- _What the task asks_:
In the material below, reproduce verbatim every line from the one containing "Document page, 2001x1125 pixels." through the one containing "title John's purpose", including both of those lines, and nothing else.

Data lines
╔══

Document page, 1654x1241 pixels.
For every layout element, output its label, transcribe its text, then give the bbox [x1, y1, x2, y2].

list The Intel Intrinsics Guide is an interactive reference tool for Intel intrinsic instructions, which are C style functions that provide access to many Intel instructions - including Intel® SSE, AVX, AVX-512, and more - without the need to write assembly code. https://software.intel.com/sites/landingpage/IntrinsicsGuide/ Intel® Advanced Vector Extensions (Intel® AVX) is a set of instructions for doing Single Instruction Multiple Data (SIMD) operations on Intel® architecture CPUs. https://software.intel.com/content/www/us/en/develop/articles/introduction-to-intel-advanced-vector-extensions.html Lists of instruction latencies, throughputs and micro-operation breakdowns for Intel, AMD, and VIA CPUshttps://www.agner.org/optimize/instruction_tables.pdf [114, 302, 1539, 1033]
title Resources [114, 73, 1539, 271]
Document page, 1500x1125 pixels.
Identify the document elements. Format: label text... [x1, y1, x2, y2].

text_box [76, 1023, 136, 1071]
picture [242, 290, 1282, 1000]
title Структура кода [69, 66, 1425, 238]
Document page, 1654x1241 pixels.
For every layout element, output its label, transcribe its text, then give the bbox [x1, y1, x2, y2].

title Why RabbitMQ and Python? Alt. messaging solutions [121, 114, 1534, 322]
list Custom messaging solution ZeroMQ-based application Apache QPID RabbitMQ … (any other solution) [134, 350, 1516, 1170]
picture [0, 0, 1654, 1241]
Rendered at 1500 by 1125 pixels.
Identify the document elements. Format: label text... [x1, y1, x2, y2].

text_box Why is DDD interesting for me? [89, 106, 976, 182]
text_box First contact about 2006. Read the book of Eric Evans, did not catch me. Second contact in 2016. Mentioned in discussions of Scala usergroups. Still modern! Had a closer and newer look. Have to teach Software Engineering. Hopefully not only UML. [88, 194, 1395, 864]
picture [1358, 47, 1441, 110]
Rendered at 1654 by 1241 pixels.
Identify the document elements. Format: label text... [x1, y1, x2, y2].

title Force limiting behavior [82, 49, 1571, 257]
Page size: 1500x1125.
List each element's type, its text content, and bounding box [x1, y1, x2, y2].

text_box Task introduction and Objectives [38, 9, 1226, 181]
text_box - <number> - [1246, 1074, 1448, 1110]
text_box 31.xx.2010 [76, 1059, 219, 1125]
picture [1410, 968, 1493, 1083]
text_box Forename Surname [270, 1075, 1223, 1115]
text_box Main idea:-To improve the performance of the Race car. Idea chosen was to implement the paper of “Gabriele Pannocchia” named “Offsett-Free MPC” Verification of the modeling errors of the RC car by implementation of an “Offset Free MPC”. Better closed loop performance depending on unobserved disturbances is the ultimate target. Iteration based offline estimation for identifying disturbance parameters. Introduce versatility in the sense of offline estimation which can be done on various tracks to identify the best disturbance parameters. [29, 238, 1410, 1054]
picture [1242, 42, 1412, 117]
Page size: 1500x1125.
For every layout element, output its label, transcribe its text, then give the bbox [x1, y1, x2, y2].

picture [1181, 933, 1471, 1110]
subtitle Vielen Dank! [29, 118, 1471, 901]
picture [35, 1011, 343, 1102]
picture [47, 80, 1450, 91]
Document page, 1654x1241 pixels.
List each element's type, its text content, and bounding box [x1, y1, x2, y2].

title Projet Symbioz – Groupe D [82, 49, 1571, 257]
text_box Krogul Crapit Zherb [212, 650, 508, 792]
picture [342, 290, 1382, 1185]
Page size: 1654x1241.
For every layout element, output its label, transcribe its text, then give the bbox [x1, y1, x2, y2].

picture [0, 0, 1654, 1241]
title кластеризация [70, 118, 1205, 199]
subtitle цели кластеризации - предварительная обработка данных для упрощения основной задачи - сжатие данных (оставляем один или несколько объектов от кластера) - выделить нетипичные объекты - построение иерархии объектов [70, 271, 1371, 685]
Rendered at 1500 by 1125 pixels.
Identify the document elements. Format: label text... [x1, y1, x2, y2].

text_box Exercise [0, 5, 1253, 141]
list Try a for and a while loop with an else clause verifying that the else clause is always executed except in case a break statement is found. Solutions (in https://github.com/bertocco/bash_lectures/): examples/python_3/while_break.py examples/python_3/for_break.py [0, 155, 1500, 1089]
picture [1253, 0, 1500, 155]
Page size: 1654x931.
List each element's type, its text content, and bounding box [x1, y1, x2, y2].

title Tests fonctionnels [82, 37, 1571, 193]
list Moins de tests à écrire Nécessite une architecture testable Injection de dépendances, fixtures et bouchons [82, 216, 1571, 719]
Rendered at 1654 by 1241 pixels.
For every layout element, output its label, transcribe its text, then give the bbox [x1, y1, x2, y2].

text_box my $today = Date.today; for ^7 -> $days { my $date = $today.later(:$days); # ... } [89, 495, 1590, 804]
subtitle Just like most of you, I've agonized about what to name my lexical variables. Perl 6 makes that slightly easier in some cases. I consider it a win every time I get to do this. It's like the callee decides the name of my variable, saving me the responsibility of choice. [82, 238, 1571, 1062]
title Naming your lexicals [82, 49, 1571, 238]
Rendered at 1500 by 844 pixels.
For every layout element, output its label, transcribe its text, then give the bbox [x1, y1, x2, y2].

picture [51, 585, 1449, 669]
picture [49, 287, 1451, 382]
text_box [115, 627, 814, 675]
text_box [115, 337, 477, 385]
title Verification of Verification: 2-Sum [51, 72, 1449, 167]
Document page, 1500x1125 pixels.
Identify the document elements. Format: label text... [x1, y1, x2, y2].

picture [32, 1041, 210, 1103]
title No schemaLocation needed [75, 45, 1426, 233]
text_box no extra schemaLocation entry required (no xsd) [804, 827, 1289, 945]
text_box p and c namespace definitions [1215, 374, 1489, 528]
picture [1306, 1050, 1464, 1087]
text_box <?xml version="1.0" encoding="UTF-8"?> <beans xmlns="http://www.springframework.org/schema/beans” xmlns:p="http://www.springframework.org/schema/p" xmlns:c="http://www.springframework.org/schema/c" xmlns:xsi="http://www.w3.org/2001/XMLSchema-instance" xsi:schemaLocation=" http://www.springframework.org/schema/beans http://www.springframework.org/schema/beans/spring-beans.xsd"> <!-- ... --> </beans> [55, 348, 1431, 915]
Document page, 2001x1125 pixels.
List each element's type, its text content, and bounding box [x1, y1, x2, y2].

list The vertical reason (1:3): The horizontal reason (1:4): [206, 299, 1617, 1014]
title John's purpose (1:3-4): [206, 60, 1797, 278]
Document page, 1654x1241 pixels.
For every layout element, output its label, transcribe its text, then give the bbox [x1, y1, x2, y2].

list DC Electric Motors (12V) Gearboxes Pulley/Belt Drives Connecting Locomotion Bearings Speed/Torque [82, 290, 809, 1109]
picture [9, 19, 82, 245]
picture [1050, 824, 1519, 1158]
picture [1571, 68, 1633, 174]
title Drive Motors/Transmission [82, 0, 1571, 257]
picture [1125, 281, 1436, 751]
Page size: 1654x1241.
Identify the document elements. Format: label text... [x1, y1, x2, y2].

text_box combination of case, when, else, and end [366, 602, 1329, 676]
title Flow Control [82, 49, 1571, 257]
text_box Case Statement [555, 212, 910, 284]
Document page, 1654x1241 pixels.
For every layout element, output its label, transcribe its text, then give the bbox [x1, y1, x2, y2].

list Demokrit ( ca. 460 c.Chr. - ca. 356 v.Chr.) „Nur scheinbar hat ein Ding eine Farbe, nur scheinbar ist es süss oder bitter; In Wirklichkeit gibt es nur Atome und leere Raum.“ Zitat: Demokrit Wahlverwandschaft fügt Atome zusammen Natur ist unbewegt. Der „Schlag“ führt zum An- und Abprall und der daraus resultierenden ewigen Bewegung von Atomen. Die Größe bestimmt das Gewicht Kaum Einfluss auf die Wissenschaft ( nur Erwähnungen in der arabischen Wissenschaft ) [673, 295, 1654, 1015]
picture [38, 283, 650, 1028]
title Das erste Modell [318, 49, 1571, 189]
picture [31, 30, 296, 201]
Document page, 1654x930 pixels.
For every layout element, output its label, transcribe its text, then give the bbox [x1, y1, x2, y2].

╚══

- _Output_:
Document page, 2001x1125 pixels.
List each element's type, its text content, and bounding box [x1, y1, x2, y2].

list The vertical reason (1:3): The horizontal reason (1:4): [206, 299, 1617, 1014]
title John's purpose (1:3-4): [206, 60, 1797, 278]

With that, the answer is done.